The need for a material system

    The concept of shaders was not very developed in my head when I first set out into learning graphics programming. I thought: "oh, if I put vertices on the screen, I should be able to draw the figure represented by those vertices!" I then learned that sure, I could put some vertices into memory, but there was a very specific combination of things I had to do to properly display these.

    It reminds me of the time my English teacher from tenth-grade tried to make a peanut butter and jelly sandwich using our advice. It was a simple task, but All was well until someone said to stick the knife in the peanut butter. That person's command wasn't specific enough, and my teacher began to force the knife into the peanut butter jar from underneath. That was probably my favorite memory from that class.

    Anyway, you get the point. Some simple tasks may not be so simple with these libraries. Some things are implicitly done in OpenGL that have to be explicitly done in Vulkan. It took all the way until the time I wanted to load a model with multiple textures, that I finally figured out what the objects I created in my Vulkan renderer were actually doing. After some googling, I tried a naive approach, which was to simply make more descriptor sets for the textures and rebind those for each mesh, which gave me an atrocious shader error. I had to do some more complicated things.

    Finally, I figured out that the shader code had to be updated, and the descriptor set layouts have to be allocated in a different way. It took some time to put it all together, but after battling validation layer errors and segmentation faults, I finally produced:

The first attempt

The attempt

    Woah, it's perfect! Hell, you can almost tell it's a house! Jokes aside, I knew there must have been an off-by-one error at some time when I was binding indices. I eventually found where that was, and then the crisis was averted:

Attempt two

Attempt two

    Ah, there we go. Ignore the lack of MSAA or mipmaps, I hadn't developed the renderer to that point yet. Please also ignore the texture beneath the house, I needed an image for a missing texture, and it was the first image I found in the pictures folder of my computer.

    With the multiple textures out of the way, it was time for making a material system where I can load in multiple shaders to be used for various things, such as skyboxes for example. You can tell it looks pretty boring with the pitch black sky.

    After looking at a few material systems, I think the best system for my engine is one where basic shaders are defined as classes, and those classes are initialized at the program's start. In addition, I added a pipeline builder and descriptor set layout builder to automate reconstruction of objects associated with the shader (i.e. the uniform bufffer descriptor set layout needs to be recreated if the window is resized.)

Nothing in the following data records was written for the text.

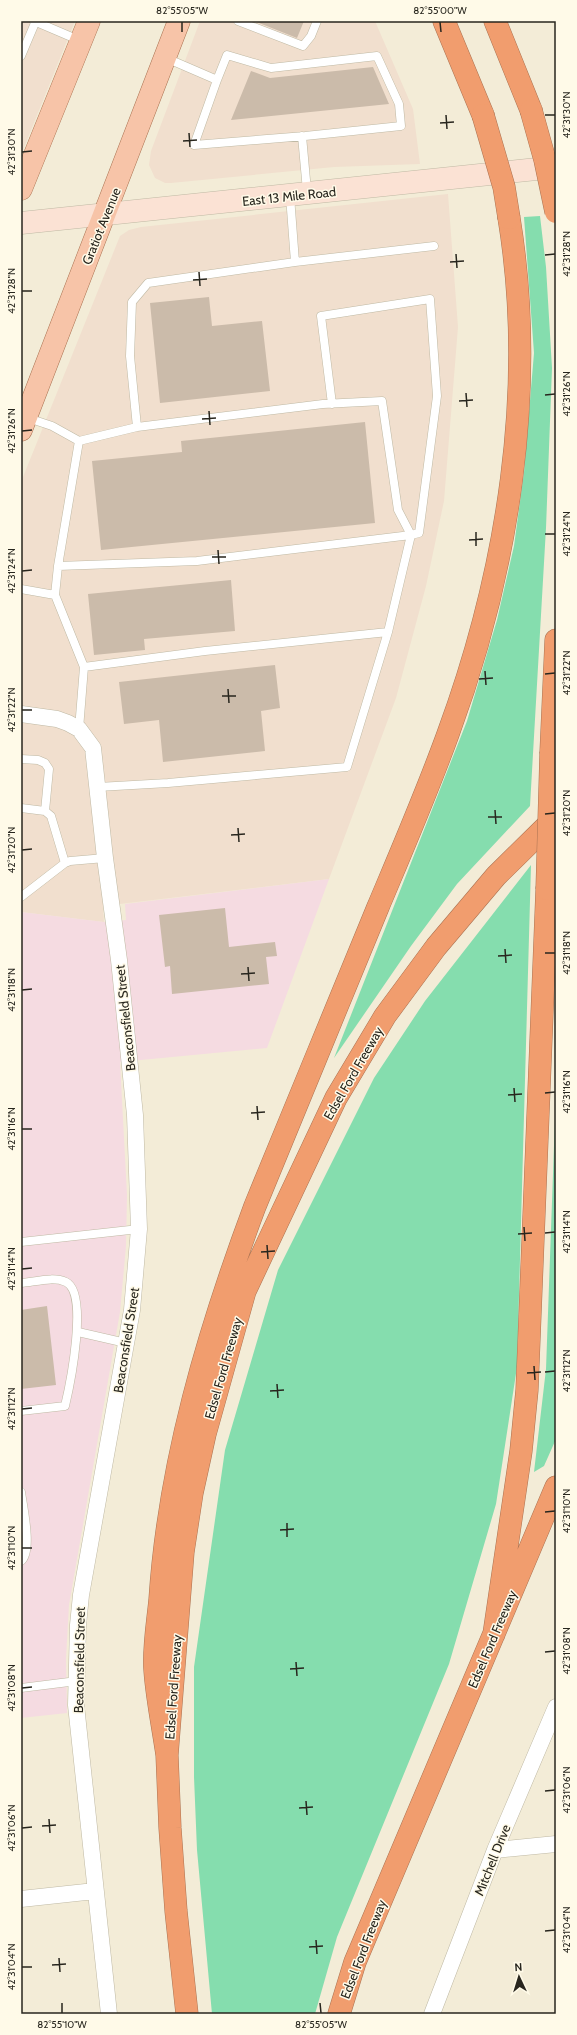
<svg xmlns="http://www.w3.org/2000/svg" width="577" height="2035" font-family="Cabin,sans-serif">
<rect width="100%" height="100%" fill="#f3ecd7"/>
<path fill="#f1dfce" d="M21,21h54l-54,134z
M200,21h175l38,88 7,55 -86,3 -163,16h-6l-10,-5 -6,-13 2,-14z
M448,194l10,133 -14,174 -18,85 -30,112 -67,181 -226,27 1,16 -83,-10v-430l99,-246 9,-6 12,-3z"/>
<path fill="#f5dbe1" d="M329,879l-62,169 -147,14 7,133 -1,51 -6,66 -51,293 -3,54 1,54 -46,5v-806l83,10 22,-2 -1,-16z"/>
<path fill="#85ddae" d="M540,216l6,51 6,101 -6,160 -16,278 -73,78 -46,62 -77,112 133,-337 30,-101 17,-74 10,-74 10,-119 -10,-136z
M531,865l-14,502 -21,137 -47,160 -112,273 -22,77h-103l-15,-164 -3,-73v-110l31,-217 53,-180 96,-192 51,-77z
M556,1090v349l-12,27 -10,6 12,-103z"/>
<path fill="#cbbbaa" d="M254,21h50l-7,17z
M373,67l16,37 -158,16 20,-49 19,7z
M209,297l3,29 50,-5 8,70 -110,12 -10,-100z
M365,422l10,101 -274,27 -9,-89 90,-9 -1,-11z
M231,580l4,51 -91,8 1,11 -51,5 -6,-61z
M275,665l5,43 -19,3 4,40 -102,11 -4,-42 -35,4 -5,-42z
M225,908l4,39 46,-5 2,14 -11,1 3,27 -97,10 -2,-28 -5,1 -6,-52z
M47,1306l9,79 -35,4v-79z"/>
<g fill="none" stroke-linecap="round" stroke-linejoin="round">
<g stroke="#bfb9a4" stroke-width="9">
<path id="service" d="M34,21l47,20
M238,21l65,25 8,-10 6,-15
M21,56l14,-33
M166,58l51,22 -23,65 111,-9 96,-10 -2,-22 -22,-48 -106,12 -44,-13 -10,25
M302,136l5,55
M295,262l139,-16
M28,418l24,8 27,15 -21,125 -3,29
M137,427l186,-23 59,-3 16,109 13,25 8,-2 18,-137 -7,-97 -109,17 11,88
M79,441l58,-14 -7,-71 2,-54 16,-19 147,-21 -5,-66
M58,566l139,-5 214,-26 -23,97
M21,589l34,6 29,72 -5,62
M84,667l121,-16 183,-19 -41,135 -179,16 -70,4
M21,759l17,1 7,3 4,6 -4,42
M21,808l24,3 6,5 14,47
M21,897l44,-34 5,-2 35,-3
M21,1242l118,-13
M21,1283c14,-1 32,-7 45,-1 23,11 4,103 -1,124l-44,5
M78,1332l48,11
M21,1492c2,15 12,60 0,69
M21,1688l56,-7"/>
</g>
<g stroke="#bfb9a4" stroke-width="17">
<path id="minor" d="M21,714l36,5 11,4 11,6 14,19 12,110 14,102 16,155 4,114 -7,81 -51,285 -3,30 -2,80 33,309
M495,1850l61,-6
M21,1899l74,-8
M432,2014l63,-164 61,-143"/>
</g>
<g stroke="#bfb9a4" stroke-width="23">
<path id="secondary" d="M21,223l535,-56"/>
</g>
<g stroke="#ab7352" stroke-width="23">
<path id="primary" d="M21,189l68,-168
M21,430l158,-409"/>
</g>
<g stroke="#ab7352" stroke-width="23">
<path id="motorway" d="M444,21l39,94
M495,21l36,89
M551,752l5,-112
M494,1634l27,-183 6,-61 20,-501
M167,1755c-4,-28 -10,-56 -12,-84 -2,-22 3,-50 5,-72 9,-136 48,-267 95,-393 41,-100 82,-199 123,-299 24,-57 49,-115 70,-173 60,-163 89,-345 61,-516
M187,2014l-11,-103 -6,-83 -3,-73 16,-203 9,-59 13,-59 40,-143 91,-193 49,-82 51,-69 60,-71 60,-59
M339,2014l16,-52 201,-475"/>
</g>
<use href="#service" stroke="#fff" stroke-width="8"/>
<use href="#minor" stroke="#fff" stroke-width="16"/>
<use href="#secondary" stroke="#fbe2d4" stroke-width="22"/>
<use href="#primary" stroke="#f7c4a8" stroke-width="22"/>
<use href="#motorway" stroke="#f19d6e" stroke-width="22"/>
<g stroke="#ab7352" stroke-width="23" stroke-linecap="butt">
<path id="motorway-bridge" d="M531,110l14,50 11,52
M483,115l21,72 5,31
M547,889l4,-137"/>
</g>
<use href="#motorway-bridge" stroke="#f19d6e" stroke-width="22"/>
</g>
<path fill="none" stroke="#28261e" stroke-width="1.5" d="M182,22v10M440,22l1,10M446,115l1,14M545,115h10M440,123l14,-1M189,133l1,14M183,141l14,-1M22,152l10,-1M456,254l1,14M545,255l10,-1M450,262l14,-1M199,272l1,14M193,280l14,-1M22,291h10M466,393l1,14M545,395l10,-1M459,401l14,-1M209,411l1,14M202,419l14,-1M22,431l10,-1M476,532v14M545,534h10M469,540l14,-1M218,550l1,14M212,557h14M22,571l10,-1M485,671l1,14M545,674l10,-1M479,679l14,-1M228,689l1,14M222,696h14M22,710h10M495,810l1,14M545,814l10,-1M488,817h14M238,828l1,14M231,835l14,-1M22,850l10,-1M505,949l1,14M545,953h10M498,956l14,-1M248,967l1,14M241,974l14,-1M22,990l10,-1M514,1088l1,14M545,1093l10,-1M508,1095l14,-1M257,1106l1,14M251,1113l14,-1M22,1129h10M524,1227l1,14M545,1233l10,-1M518,1234l14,-1M267,1245l1,14M261,1252l14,-1M22,1269l10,-1M534,1366l1,14M545,1372l10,-1M527,1373l14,-1M277,1384l1,14M270,1391l14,-1M22,1409l10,-1M545,1512l10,-1M287,1523v14M280,1530l14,-1M22,1548h10M545,1652l10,-1M296,1662l1,14M290,1669l14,-1M22,1688l10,-1M545,1791l10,-1M306,1801l1,14M299,1808l14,-1M49,1819l1,14M42,1826l14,-1M22,1828l10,-1M545,1931l10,-1M316,1940l1,14M309,1947l14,-1M59,1958l1,14M52,1965l14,-1M22,1967h10M62,2003v10M320,2003l1,10"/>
<g text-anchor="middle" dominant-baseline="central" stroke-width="3" stroke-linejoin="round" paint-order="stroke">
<g font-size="13" fill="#28261e" stroke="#fffae8">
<text transform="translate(289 196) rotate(-6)">East 13 Mile Road</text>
<text transform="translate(101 226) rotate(-68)">Gratiot Avenue</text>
<text transform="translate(125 1018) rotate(-96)">Beaconsfield Street</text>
<text transform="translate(353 1073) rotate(-60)">Edsel Ford Freeway</text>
<text transform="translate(126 1340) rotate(-81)">Beaconsfield Street</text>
<text transform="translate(223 1368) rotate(-74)">Edsel Ford Freeway</text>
<text transform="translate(492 1639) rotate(-67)">Edsel Ford Freeway</text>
<text transform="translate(79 1660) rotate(-89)">Beaconsfield Street</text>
<text transform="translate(173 1687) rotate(-86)">Edsel Ford Freeway</text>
<text transform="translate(492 1860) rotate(-68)">Mitchell Drive</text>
<text transform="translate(363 1949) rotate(-69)">Edsel Ford Freeway</text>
</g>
</g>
<rect width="577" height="2035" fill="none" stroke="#fffae8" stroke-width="44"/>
<g transform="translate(519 1977) rotate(356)" stroke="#fffae8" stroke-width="3" paint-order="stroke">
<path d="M0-3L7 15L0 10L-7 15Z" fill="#28261e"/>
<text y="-6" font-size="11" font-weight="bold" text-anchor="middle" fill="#28261e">N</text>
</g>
<rect x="22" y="22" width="533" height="1991" fill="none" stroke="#28261e" stroke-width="1.5"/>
<g font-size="10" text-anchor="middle" fill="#28261e">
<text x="182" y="14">82°55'05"W</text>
<text x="440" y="14">82°55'00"W</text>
<text transform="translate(566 115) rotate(-90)" y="4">42°31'30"N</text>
<text transform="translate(11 152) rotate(-90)" y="4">42°31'30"N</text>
<text transform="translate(566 254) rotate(-90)" y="4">42°31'28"N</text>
<text transform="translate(11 291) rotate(-90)" y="4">42°31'28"N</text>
<text transform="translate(566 394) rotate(-90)" y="4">42°31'26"N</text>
<text transform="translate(11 431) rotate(-90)" y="4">42°31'26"N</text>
<text transform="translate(566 534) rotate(-90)" y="4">42°31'24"N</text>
<text transform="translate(11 571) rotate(-90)" y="4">42°31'24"N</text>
<text transform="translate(566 673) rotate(-90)" y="4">42°31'22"N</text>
<text transform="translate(11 710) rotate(-90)" y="4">42°31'22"N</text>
<text transform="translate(566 813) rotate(-90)" y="4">42°31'20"N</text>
<text transform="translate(11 850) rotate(-90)" y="4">42°31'20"N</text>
<text transform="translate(566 953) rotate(-90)" y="4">42°31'18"N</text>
<text transform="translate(11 990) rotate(-90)" y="4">42°31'18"N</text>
<text transform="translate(566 1092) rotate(-90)" y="4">42°31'16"N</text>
<text transform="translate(11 1129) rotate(-90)" y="4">42°31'16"N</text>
<text transform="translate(566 1232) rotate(-90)" y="4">42°31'14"N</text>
<text transform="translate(11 1269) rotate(-90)" y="4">42°31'14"N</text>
<text transform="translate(566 1371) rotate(-90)" y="4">42°31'12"N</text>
<text transform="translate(11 1409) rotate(-90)" y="4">42°31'12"N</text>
<text transform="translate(566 1511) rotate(-90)" y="4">42°31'10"N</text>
<text transform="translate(11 1548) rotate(-90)" y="4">42°31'10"N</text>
<text transform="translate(566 1651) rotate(-90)" y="4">42°31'08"N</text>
<text transform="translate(11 1688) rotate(-90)" y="4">42°31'08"N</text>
<text transform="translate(566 1790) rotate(-90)" y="4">42°31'06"N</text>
<text transform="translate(11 1828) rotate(-90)" y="4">42°31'06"N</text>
<text transform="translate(566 1930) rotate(-90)" y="4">42°31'04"N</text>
<text transform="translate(11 1967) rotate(-90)" y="4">42°31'04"N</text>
<text x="62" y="2028">82°55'10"W</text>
<text x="321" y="2028">82°55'05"W</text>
</g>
</svg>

    The new shaders are allocated like so:

Shader initialization

// Setup built in shaders
BaseShader* basic_3d = CreateShader<Basic3D>( "basic_3d" );

    The Basic3D shader does what I initially thought graphics APIs did. It simply draws the input vertices to the screen, with some uniform data to manipulate the vertices, and a texture sampler to draw textures to those vertices.

    For now, I'm happy with this material system. I expect to make a skybox for this boring house to finally give it some life using shaders.

    Oh yeah, I didn't find any point to interject this, but the sad looking map is actually one of my first attempts at mapping for Source Engine. My friend who is obsessed with how awful it is thought it would be silly to load it into my engine, so he decompiled the .bsp and converted it to an .obj to be loaded.